# 2015 TD surges at low RPM/throttle



## Diesel4Ever (May 30, 2018)

Jonwan said:


> This started shortly after I took my Cruze in for the N1 sensor. While it was in for service I had them do an oil change and the fuel filter change. Shortly after the car began to surge heavily at low throttle. If I accelerate it goes away but returns slightly when I even out the throttle. It seams to be worse when the fuel tank is below 1/4.
> 
> Not having time to deal with it I kept the tank full but still feel it at times. 5 months went by and I changed the oil. Only to discover they put more than 6 quarts in when they last changed my oil. Does anyone think the extra oil messed something up or should I investigate a fuel flow issue. Ive been wondering, since they screwed up the oil change did they screw up the fuel filter change? No seal or maybe they never actually changed it and its getting clogged?
> 
> Going on 6 months now, thanks for any ideas.

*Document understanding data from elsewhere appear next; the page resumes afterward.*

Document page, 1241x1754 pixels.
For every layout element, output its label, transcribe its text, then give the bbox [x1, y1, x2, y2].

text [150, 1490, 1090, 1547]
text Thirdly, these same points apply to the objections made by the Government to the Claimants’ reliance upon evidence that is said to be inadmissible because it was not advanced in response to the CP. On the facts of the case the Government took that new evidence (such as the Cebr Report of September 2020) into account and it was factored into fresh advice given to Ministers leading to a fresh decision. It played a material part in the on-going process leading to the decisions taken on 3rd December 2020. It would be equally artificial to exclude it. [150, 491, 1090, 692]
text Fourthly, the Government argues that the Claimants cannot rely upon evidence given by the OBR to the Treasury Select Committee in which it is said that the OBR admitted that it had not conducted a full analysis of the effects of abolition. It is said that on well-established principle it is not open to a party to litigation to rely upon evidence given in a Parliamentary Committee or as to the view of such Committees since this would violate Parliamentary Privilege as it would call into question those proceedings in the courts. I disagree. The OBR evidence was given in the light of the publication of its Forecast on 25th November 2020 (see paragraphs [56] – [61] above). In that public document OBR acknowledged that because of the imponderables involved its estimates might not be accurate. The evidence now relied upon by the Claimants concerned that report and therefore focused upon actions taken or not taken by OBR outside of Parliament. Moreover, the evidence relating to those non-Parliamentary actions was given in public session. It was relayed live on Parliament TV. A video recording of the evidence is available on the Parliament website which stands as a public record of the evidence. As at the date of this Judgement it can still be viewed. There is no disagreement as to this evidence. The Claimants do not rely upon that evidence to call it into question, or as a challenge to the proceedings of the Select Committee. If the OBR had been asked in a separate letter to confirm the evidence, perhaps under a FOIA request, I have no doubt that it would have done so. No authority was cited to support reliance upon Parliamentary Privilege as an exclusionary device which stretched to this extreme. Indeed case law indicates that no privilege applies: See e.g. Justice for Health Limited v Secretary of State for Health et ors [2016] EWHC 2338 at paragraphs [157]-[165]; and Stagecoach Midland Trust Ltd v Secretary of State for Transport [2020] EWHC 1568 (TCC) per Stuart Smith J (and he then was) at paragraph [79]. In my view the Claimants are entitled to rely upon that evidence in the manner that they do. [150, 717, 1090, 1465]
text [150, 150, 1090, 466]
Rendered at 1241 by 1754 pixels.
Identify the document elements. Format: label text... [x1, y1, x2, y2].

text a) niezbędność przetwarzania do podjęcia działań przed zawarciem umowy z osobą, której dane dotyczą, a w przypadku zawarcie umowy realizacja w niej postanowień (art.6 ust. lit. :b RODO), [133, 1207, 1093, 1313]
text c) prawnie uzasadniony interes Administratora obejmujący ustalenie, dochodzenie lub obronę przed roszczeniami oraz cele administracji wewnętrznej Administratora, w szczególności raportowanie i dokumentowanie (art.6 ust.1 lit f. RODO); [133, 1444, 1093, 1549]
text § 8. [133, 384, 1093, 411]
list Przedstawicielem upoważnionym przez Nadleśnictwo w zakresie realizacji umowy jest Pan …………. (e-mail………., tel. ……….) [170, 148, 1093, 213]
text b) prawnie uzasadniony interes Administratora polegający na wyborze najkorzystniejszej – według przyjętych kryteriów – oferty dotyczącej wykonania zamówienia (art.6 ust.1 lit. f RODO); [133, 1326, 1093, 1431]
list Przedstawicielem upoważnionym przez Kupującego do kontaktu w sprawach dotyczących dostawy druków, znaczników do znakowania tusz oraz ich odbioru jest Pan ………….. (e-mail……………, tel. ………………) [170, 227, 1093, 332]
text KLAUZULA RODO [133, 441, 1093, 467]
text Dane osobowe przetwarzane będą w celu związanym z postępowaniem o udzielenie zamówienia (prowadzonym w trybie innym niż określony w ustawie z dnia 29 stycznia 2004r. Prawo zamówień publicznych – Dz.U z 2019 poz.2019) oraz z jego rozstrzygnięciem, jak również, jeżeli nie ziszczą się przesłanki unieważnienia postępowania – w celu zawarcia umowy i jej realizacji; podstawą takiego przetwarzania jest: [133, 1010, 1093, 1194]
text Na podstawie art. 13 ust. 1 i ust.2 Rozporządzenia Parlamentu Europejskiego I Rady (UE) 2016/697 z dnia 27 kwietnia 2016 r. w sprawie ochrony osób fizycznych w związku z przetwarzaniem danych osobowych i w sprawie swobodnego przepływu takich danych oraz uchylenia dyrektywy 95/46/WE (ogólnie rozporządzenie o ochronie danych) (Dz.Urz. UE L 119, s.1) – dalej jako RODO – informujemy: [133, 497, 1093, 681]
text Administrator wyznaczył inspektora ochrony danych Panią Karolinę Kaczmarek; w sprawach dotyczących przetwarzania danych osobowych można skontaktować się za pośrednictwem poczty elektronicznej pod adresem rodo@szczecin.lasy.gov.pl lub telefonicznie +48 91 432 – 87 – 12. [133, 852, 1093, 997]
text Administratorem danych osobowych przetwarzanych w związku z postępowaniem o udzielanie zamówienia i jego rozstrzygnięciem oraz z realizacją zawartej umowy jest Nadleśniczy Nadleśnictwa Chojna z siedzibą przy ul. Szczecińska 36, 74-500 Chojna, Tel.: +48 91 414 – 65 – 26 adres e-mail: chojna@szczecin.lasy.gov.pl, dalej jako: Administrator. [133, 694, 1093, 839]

High oil level creates foam and is bad for the bearings. If it’s really high it can enter the intake. 

Check your air filter and see if oil is present.

How much was in it?

Folks, ALWAYS CHECK YOUR OIL LEVEL AFTER AN OIL CHANGE!!! and periodically when you fill up. It literally takes 2 minutes!!! Most lube techs make minimum wage and don’t care about your vehicle!!!


----------



## firehawk618 (Feb 24, 2013)

Check in the gen 1 diesel forum. You might have better luck there.


----------



## Jonwan (Jun 30, 2018)

Thanks for the reply Diesel. I drained about 7 quarts. 2.25 too much.


----------



## Snipesy (Dec 7, 2015)

Does the oil seem really thin?


----------



## Jonwan (Jun 30, 2018)

The only thing possibly out of the norm with the oil is that it seems a little dark when Im only at 75%.


----------



## Jonwan (Jun 30, 2018)

Im pretty sure I found the problem. I changed the fuel filter...the dealership charged me 120 + an hour labor and I'm guessing they didn't even change it cause the problem is gone.


----------